In the next two years, more than two dozen states struck down laws prohibiting same-gender marriage following the Windsor decision. Ironically, DOMA had been what was upholding the laws. If BLAG had let Edie Windsor win in district court, there would have likely been no Circuit Court or Supreme Court decision declaring DOMA unconstitutional.

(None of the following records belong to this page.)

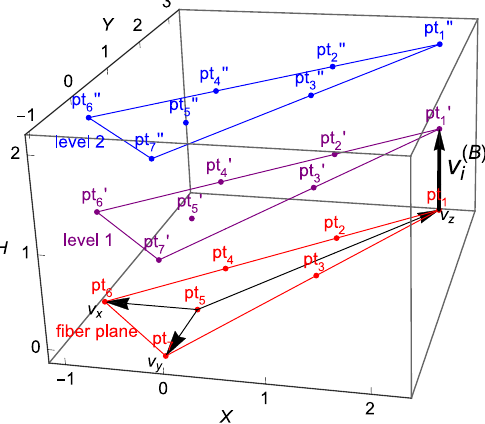
Figure 2. A 3D visualization of the lattice points that appear in a top over v ( B ) P 2 ; 3 ; 1 models, a top over a ray in the base v ( B )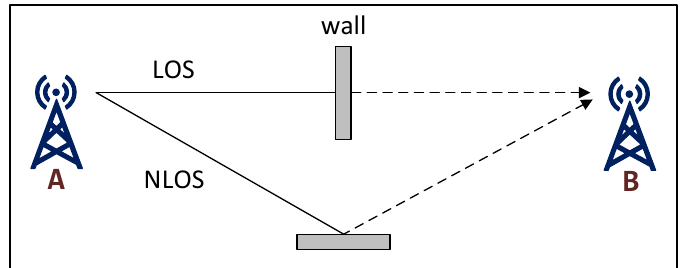
Figure 2. Line-of-sight (LoS) vs. non-line-of-sight (NLoS) signal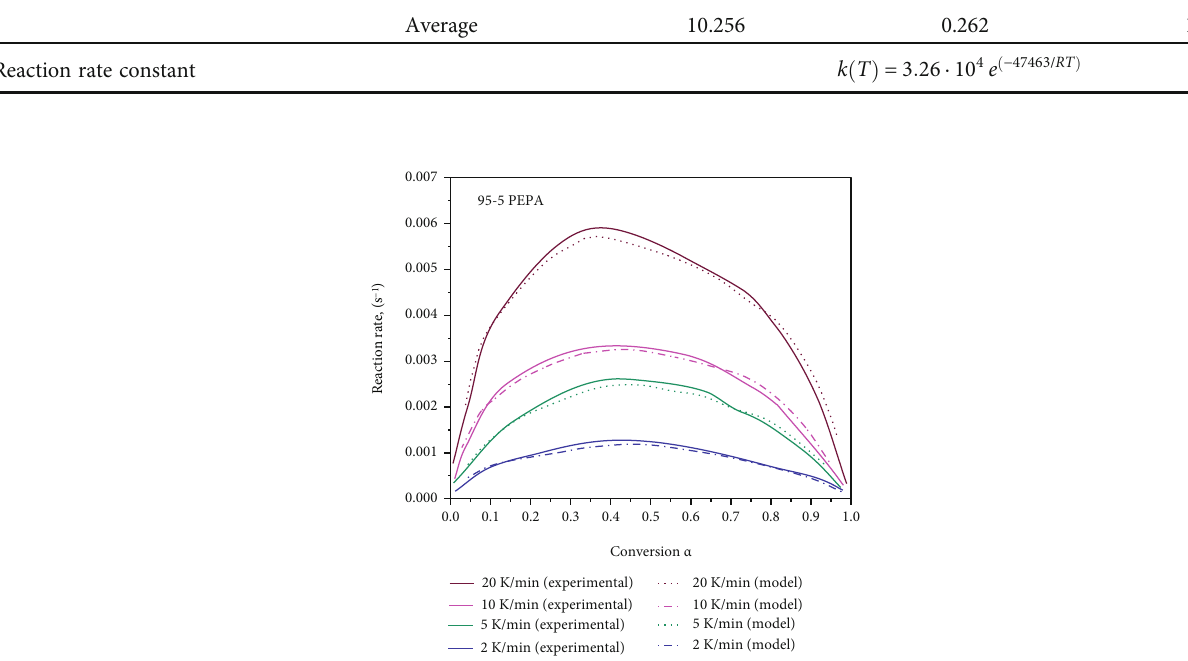
Figure 8: The autocatalytic model is compared to the experimental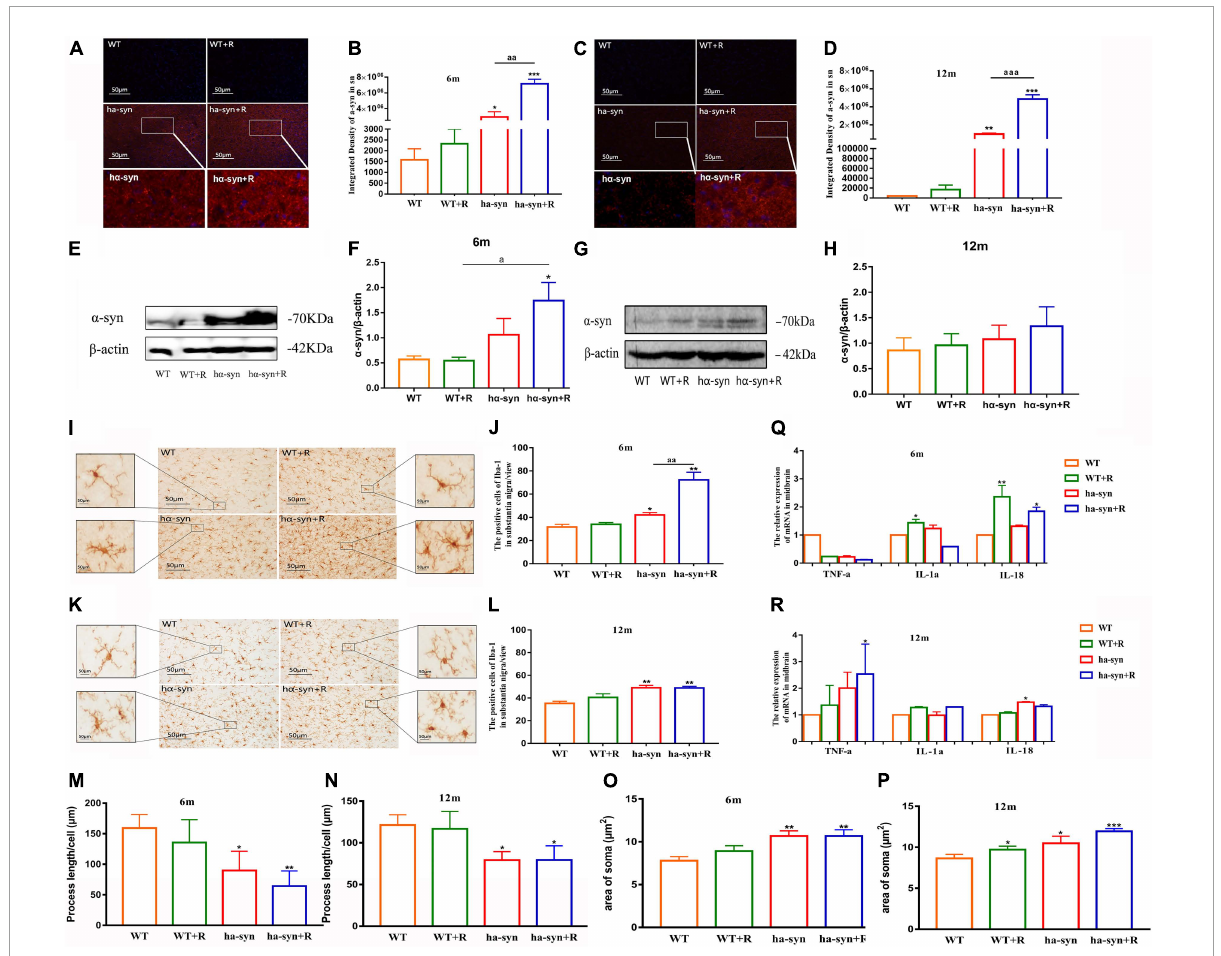
FIGURE3 Rotenone increased the expression of α -syn and promoted the proliferation and heterogeneity of microglia in the SNc of h α -syn + / − mice. Semiquantitative analysis of α -syn expression in SNc by immunofluorescence technique (A–D) . (A) Representative images of α -syn expression in the SNc of 6-month-old h α -syn + / − mice, α -syn (red), DAPI (blue). (B) Fluorescence intensity analysis of α -syn expression in the SNc of 6-month-old h α -syn + / − mice by the ImageJ software. (C) Representative images of α -syn expression in the SNc of 12-month-old h α -syn + / − mice, α -syn (red), DAPI (blue). (D) Fluorescence intensity analysis of α -syn expression in the SNc of 12-month-old h α -syn + / − mice by ImageJ software. Semiquantitative analysis of α -syn expression in the midbrain by Western blot (E–H) . (E) Representative WB images of α -syn expression in the midbrain of 6-month-old h α -syn + / − mice. (F) The WB images of α -syn expression in the midbrain of 6-month-old h α -syn + / − mice were scanned and computed the gray score. (G) Representative WB images of α -syn expression in the midbrain of 12-month-old h α -syn + / − mice. (H) The WB images of α -syn expression in the midbrain of 12-month-old h α -syn + / − mice were scanned and computed the gray score. The number of microglia in SNc of mice of different ages was detected by immunohistochemical technique combined with cell counting (I–L) . (I) Representative images showing Iba-1-positive cells in SNc of 6-month-old h α -syn + / − mice. (J) A number of Iba-1-positive cells in SNc of 6-month-old h α -syn + / − mice. (K) Representative images showing Iba-1-positive cells in SNc of 12-month-old h α -syn + / − mice. (L) A number of Iba-1-positive cells in SNc of 12-month-old h α -syn + / − mice. Morphological analysis of microglia by Image J (M-P) . (M) , Statistical results of process length of microglia at the age of 6 months. (N) , Statistical results of process length of microglia at the age of 12 months. (O) , Statistical results of the area of microglial soma at 6 months old. (P) , Statistical results of the area of microglial soma at 12 months old.Analysis of levels of inflammatory cytokines in the midbrain of mice of different ages by qPCR (Q-R) . (Q) , mRNA level of TNF- α , IL-1 α , IL-18 in the midbrain of 6-month-old mice. (R) , mRNA level of TNF- α , IL-1 α , IL-18 in the midbrain of 12-month-old mice. n = 6. * P < 0.05, ** P < 0.01, *** P < 0.001, compared with the age-matched WT group. a P < 0.05, compared with the age-matched WT + R group. aa P < 0.01, aaa P < 0.001, compared with the age-matched h α -syn + / −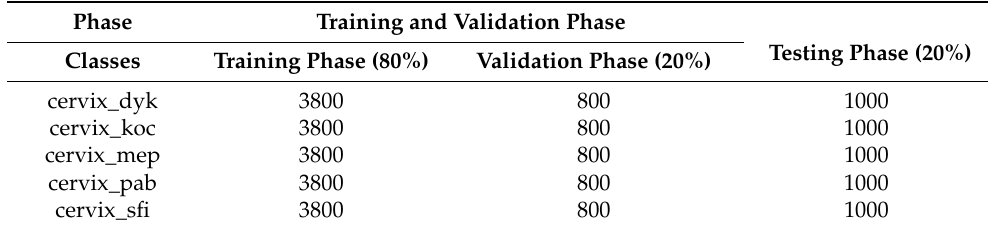
Table 1. Division of the data set of abnormal cells of cervical cancer. Phase Training and Validation Phase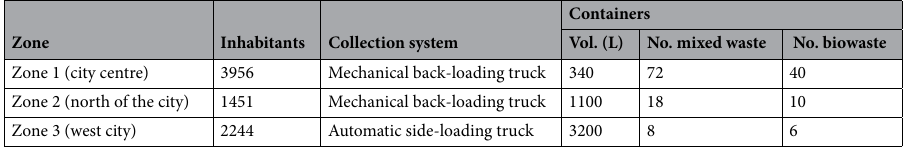
Table 1. Characteristics of the study areas.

As stated in the decision on Obergefell v. Hodges (the case that legalized same-gender marriage nationwide on June 26, 2015):
“In 2012, the federal Defense of Marriage Act was also struck down… in United States v. Windsor… Numerous same-sex marriage cases reaching the federal courts and state supreme courts have added to the dialogue… The Fourteenth Amendment requires a State to license a marriage between two people of the same sex… The fundamental liberties protected by the Fourteenth Amendment’s Due Process Clause extend to certain personal choices central to individual dignity and autonomy, including intimate choices defining personal identity and beliefs… Courts must exercise reasoned judgment in identifying interests of the person so fundamental that the State must accord them its respect.20
Justice Kennedy in his opinion on the case touched on the importance of recognizing the stigma, discrimination, and violence LGBTQ people endure in U.S. society and how marriage can help mitigate these. In his decision, he quoted a passage from the Massachusetts case that led to the legalization of same-sex marriage in that state (Goodridge v Dept of Public Health 2003). Marriage has an essential role in this nation as “it fulﬁlls yearnings for security, safe haven, and connection that express our common humanity; civil marriage is an esteemed institution, and the decision whether and who to marry is among life’s momentous acts of self-deﬁnition.”21
Most people cannot perceive how one judicial case can affect another: in Obergefell, the Supreme Court cited Loving v. Virginia (the landmark 1960s case that struck down laws against interracial marriage). It is not that much of a stretch from Loving to Windsor to the next generation of civil rights.